PROBLEM:
List each line of the listing that contains the string "Costantini". Letter case matters.

◆ ◆ ◆ ◆ ◆

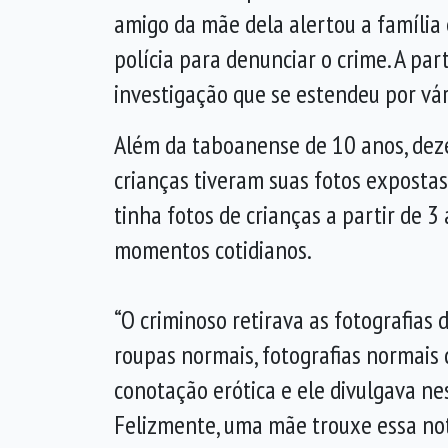
amigo da mãe dela alertou a família
polícia para denunciar o crime. A par
investigação que se estendeu por vá
Além da taboanense de 10 anos, dez
crianças tiveram suas fotos expostas
tinha fotos de crianças a partir de 3
momentos cotidianos.
“O criminoso retirava as fotografias 
roupas normais, fotografias normais 
conotação erótica e ele divulgava nes
Felizmente, uma mãe trouxe essa notí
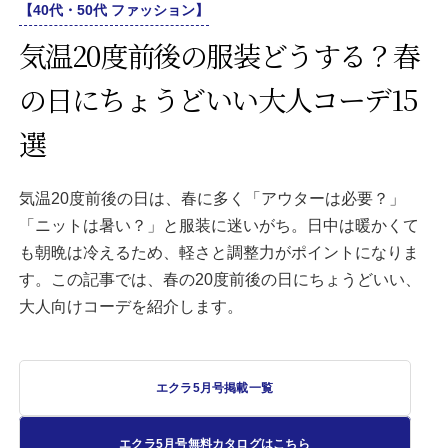
【40代・50代 ファッション】
気温20度前後の服装どうする？春
の日にちょうどいい大人コーデ15
選
気温20度前後の日は、春に多く「アウターは必要？」
「ニットは暑い？」と服装に迷いがち。日中は暖かくて
も朝晩は冷えるため、軽さと調整力がポイントになりま
す。この記事では、春の20度前後の日にちょうどいい、
大人向けコーデを紹介します。
エクラ5月号掲載一覧
エクラ5月号無料カタログはこちら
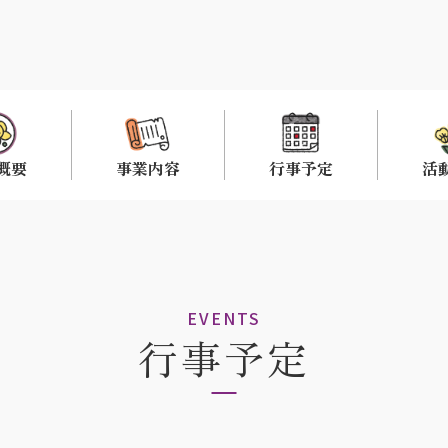
概要
事業内容
行事予定
活
EVENTS
行事予定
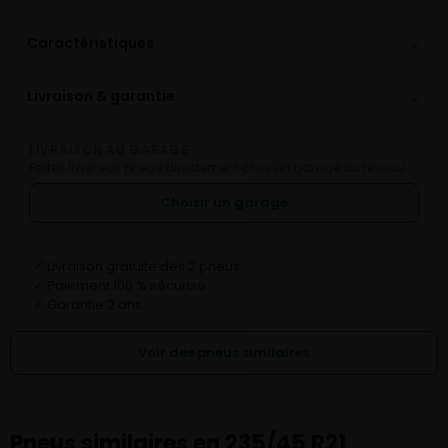
⌄
Caractéristiques
⌄
Livraison & garantie
LIVRAISON AU GARAGE
Faites livrer vos pneus directement chez un garage du réseau.
Choisir un garage
Livraison gratuite dès 2 pneus
✓
Paiement 100 % sécurisé
✓
Garantie 2 ans
✓
Voir des pneus similaires
Pneus similaires en 235/45 R21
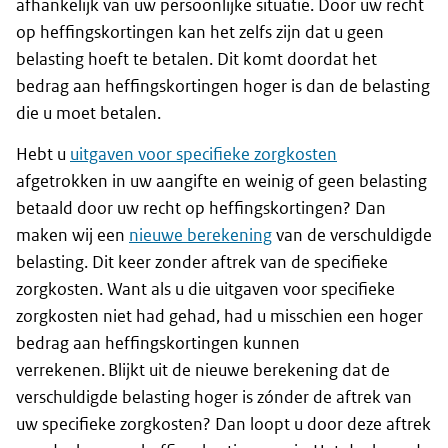
afhankelijk van uw persoonlijke situatie. Door uw recht
op heffingskortingen kan het zelfs zijn dat u geen
belasting hoeft te betalen. Dit komt doordat het
bedrag aan heffingskortingen hoger is dan de belasting
die u moet betalen.
Hebt u
uitgaven voor specifieke zorgkosten
afgetrokken in uw aangifte en weinig of geen belasting
betaald door uw recht op heffingskortingen? Dan
maken wij een
nieuwe berekening
van de verschuldigde
belasting. Dit keer zonder aftrek van de specifieke
zorgkosten. Want als u die uitgaven voor specifieke
zorgkosten niet had gehad, had u misschien een hoger
bedrag aan heffingskortingen kunnen
verrekenen. Blijkt uit de nieuwe berekening dat de
verschuldigde belasting hoger is zónder de aftrek van
uw specifieke zorgkosten? Dan loopt u door deze aftrek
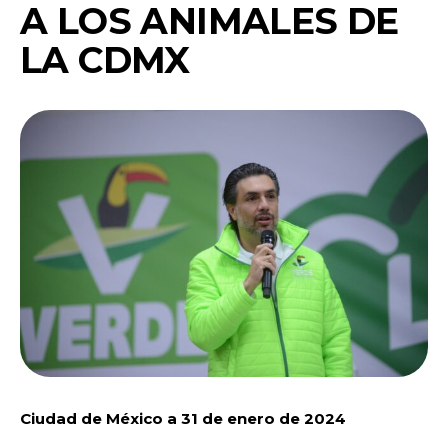
A LOS ANIMALES DE
LA CDMX
Ciudad de México a 31 de enero de 2024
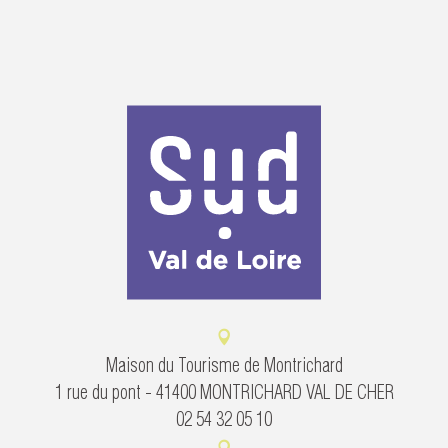
Maison du Tourisme de Montrichard
1 rue du pont - 41400 MONTRICHARD VAL DE CHER
02 54 32 05 10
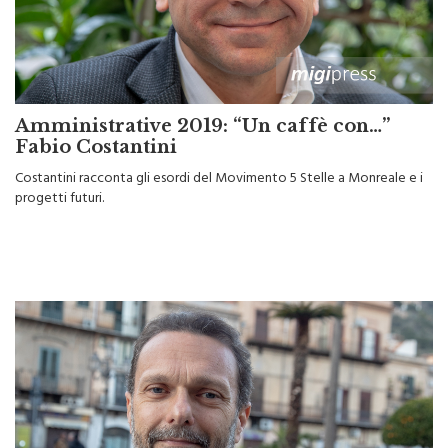
Amministrative 2019: “Un caffè con…”
Fabio Costantini
Costantini racconta gli esordi del Movimento 5 Stelle a Monreale e i
progetti futuri.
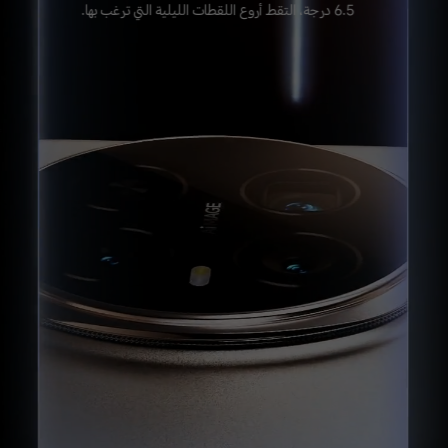
6.5
درجة، التقط أروع اللقطات الليلية التي ترغب بها.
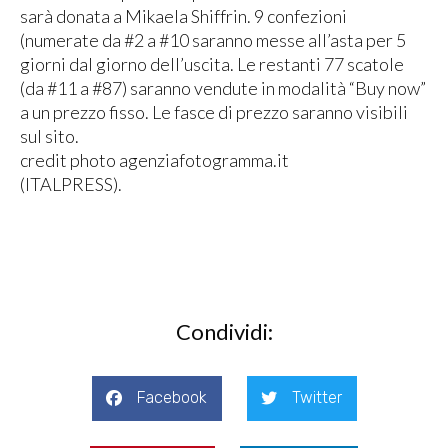
sarà donata a Mikaela Shiffrin. 9 confezioni
(numerate da #2 a #10 saranno messe all’asta per 5
giorni dal giorno dell’uscita. Le restanti 77 scatole
(da #11 a #87) saranno vendute in modalità “Buy now”
a un prezzo fisso. Le fasce di prezzo saranno visibili
sul sito.
credit photo agenziafotogramma.it
(ITALPRESS).
Condividi:
Facebook
Twitter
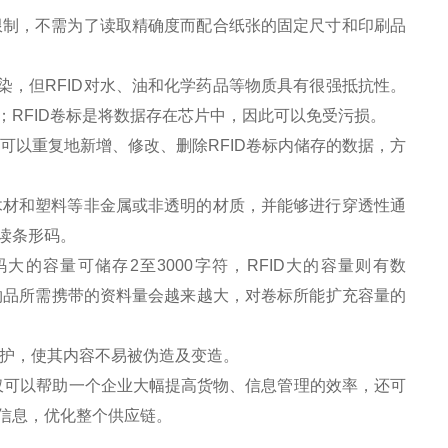
限制，不需为了读取精确度而配合纸张的固定尺寸和印刷品
。
，但RFID对水、油和化学药品等物质具有很强抵抗性。
RFID卷标是将数据存在芯片中，因此可以免受污损。
可以重复地新增、修改、删除RFID卷标内储存的数据，方
木材和塑料等非金属或非透明的材质，并能够进行穿透性通
读条形码。
大的容量可储存2至3000字符，RFID大的容量则有数
未来物品所需携带的资料量会越来越大，对卷标所能扩充容量的
保护，使其内容不易被伪造及变造。
仅可以帮助一个企业大幅提高货物、信息管理的效率，还可
信息，优化整个供应链。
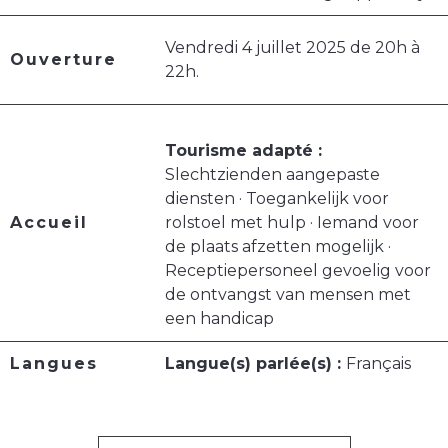
Vendredi 4 juillet 2025 de 20h à
Ouverture
22h.
Tourisme adapté :
Slechtzienden aangepaste
diensten · Toegankelijk voor
Accueil
rolstoel met hulp · Iemand voor
de plaats afzetten mogelijk ·
Receptiepersoneel gevoelig voor
de ontvangst van mensen met
een handicap
Langues
Langue(s) parlée(s) :
Français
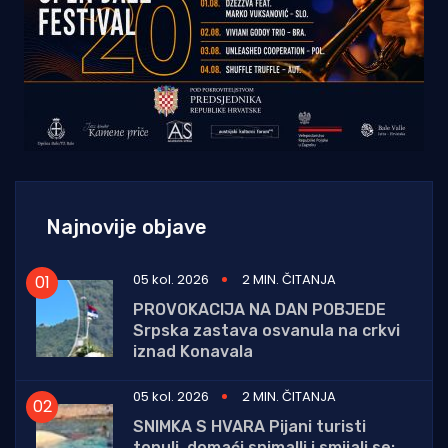
Najnovije objave
05 kol. 2026
2 MIN. ČITANJA
PROVOKACIJA NA DAN POBJEDE
Srpska zastava osvanula na crkvi
iznad Konavala
05 kol. 2026
2 MIN. ČITANJA
SNIMKA S HVARA Pijani turisti
tonuli, domaći snimalli i smijali se:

◆ ◆ ◆ ◆ ◆

EXERCISE OUTPUT:
Fabio Costantini
Costantini racconta gli esordi del Movimento 5 Stelle a Monreale e i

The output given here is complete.